*** Document extract
# antec 1200



## kof2000

and thats the p180 mini to the left.


----------



## ThatGuy16

Those are pretty nice... and rather big


----------



## INTELCRAZY

kof2000 said:


> and thats the p180 mini to the left.



WTF!? Where did you find those?

I want that P180 mini....


----------



## tuxify

Lmao. Funny looking at the avatars in a row: Nobody Inside? Intel Sucks. Intel Crazy.
Sexy case. Whats at the top (PSU looking thing)


----------



## diduknowthat

tuxify said:


> Lmao. Funny looking at the avatars in a row: Nobody Inside? Intel Sucks. Intel Crazy.
> Sexy case. Whats at the top (PSU looking thing)



looks like watercooling.

Anyways, here's something on the 180mini...

http://www.bit-tech.net/news/2007/06/08/antec_cases_psus_comptex_2007/1


----------



## INTELCRAZY

diduknowthat said:


> looks like watercooling.
> 
> Anyways, here's something on the 180mini...
> 
> http://www.bit-tech.net/news/2007/06/08/antec_cases_psus_comptex_2007/1



Yeah I googled and came across that... Whoever is taking pics seriously needs to just let someone else do it, b/c those pix suck.


----------



## mep916

Damn!  I knew Antec would come out with a full tower version of the 900 - right after I bought mine, of course!


----------



## chupacabra

There are some other pics like those


----------



## JSpecGC8

Man thats awsome, I am mad at Antec now because I love the 900 but that 1200 = teh secksy!!
******
*** Input data
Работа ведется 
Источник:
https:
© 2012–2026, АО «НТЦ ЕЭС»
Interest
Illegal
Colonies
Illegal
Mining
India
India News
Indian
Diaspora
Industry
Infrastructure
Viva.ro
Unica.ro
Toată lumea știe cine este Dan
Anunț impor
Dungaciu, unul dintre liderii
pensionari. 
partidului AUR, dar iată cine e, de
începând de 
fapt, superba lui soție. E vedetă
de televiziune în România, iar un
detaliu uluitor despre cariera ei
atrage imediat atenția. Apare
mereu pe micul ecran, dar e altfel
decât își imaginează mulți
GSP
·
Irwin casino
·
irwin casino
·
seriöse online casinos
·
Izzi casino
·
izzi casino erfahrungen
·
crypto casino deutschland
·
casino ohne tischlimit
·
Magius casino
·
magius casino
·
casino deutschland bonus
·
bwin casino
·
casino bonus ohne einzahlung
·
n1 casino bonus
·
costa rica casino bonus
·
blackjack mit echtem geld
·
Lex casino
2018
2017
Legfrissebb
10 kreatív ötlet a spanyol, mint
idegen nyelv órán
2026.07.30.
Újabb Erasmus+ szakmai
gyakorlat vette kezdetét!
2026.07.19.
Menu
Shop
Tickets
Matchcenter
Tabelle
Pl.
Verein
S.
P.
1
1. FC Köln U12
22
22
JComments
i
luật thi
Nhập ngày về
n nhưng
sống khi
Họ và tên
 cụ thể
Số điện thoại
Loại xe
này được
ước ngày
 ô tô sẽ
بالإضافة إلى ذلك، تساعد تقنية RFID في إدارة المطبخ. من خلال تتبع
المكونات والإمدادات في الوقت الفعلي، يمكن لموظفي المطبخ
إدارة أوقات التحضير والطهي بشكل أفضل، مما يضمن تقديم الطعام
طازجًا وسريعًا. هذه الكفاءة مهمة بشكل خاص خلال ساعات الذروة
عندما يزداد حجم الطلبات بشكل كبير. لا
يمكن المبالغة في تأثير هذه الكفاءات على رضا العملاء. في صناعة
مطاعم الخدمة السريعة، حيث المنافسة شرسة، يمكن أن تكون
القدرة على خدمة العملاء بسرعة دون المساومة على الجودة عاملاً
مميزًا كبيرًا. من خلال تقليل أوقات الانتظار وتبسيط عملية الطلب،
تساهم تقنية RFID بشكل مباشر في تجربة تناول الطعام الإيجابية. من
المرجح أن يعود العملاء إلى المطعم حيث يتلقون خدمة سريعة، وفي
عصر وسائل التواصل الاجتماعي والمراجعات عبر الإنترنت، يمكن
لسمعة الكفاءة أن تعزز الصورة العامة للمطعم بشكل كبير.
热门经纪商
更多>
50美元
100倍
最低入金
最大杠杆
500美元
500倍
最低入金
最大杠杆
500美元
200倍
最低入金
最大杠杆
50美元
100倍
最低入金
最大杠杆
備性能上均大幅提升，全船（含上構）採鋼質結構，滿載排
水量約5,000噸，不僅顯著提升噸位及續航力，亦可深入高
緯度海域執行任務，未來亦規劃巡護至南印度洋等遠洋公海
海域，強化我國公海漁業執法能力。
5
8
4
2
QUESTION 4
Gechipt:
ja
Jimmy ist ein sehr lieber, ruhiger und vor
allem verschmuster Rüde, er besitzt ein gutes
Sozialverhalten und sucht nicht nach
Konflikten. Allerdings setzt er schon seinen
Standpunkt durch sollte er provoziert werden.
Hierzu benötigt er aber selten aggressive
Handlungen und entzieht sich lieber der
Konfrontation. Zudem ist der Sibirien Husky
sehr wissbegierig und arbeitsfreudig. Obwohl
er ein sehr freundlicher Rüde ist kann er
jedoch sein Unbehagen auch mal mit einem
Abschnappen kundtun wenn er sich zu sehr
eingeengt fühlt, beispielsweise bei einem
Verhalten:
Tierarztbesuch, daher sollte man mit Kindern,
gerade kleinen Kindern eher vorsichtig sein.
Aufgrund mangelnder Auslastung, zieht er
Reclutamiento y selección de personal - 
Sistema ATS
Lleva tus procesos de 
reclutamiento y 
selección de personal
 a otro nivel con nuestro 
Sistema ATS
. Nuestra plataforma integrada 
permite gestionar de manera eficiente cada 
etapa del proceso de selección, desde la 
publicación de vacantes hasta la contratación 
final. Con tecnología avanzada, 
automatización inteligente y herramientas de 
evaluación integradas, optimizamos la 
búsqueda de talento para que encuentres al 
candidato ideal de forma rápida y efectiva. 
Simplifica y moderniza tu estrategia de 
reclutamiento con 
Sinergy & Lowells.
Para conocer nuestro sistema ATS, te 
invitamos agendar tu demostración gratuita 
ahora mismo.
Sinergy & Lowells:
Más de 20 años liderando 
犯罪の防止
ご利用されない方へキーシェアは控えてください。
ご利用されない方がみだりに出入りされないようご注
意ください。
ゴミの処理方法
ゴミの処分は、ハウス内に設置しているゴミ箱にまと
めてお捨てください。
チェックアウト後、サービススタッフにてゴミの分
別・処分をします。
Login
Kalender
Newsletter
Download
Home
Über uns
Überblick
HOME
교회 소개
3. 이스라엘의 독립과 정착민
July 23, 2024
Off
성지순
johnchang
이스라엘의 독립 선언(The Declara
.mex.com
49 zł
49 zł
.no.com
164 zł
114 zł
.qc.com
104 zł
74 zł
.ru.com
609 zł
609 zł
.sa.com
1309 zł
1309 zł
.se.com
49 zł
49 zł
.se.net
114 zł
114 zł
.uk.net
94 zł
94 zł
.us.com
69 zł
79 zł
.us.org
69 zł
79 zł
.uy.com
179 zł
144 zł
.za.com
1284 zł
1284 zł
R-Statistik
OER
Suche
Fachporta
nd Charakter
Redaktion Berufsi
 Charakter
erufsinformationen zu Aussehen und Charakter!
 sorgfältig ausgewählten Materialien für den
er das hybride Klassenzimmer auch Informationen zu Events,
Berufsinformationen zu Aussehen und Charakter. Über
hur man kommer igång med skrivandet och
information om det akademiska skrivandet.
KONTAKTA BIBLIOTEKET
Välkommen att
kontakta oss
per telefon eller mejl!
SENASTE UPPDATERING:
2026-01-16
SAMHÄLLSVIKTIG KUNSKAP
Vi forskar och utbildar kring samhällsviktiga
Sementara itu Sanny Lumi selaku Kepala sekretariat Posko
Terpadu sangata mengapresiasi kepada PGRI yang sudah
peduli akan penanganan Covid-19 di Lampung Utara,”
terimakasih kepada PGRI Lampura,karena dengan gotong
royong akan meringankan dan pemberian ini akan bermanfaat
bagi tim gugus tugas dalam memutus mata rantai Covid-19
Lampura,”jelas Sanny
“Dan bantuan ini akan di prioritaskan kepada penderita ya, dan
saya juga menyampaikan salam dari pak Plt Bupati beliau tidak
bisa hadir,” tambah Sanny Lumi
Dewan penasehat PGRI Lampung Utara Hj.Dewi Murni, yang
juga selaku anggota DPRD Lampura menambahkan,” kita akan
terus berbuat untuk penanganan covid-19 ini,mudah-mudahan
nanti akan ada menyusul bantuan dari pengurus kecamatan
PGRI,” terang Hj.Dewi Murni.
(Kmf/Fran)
******
--- What to do ---
1. List every distinct username that posts in the antec 1200 thread, with each name given once.
2. Write what comes next in the antec 1200 thread, picking up after its final post.
You won't need the listing for this.

--- Results by task ---
1. kof2000, ThatGuy16, INTELCRAZY, tuxify, diduknowthat, mep916, chupacabra, JSpecGC8

2.
----------



## spanky

yeah what i don't like about the 900 is that it's so small. i need a full size tower. when is 1200 available for purchase?


----------



## kof2000

in 1200days


----------



## chupacabra

theresthatguy said:


> yeah what i don't like about the 900 is that it's so small. i need a full size tower. when is 1200 available for purchase?



Not sure about the date on the united states, but i know some uk sites are already selling it ( or they should from what the release date was given for uk)


----------



## JSpecGC8

I have the 900 and love it but man its going to be a hard thing for me not to get the 1200.


----------



## CrazyEh

Wow thats awesome!

I really like the 900 version, but don't like the fact that there's hardly any room inside.

Can't wait until the 1200 comes out! I've been looking for a new case.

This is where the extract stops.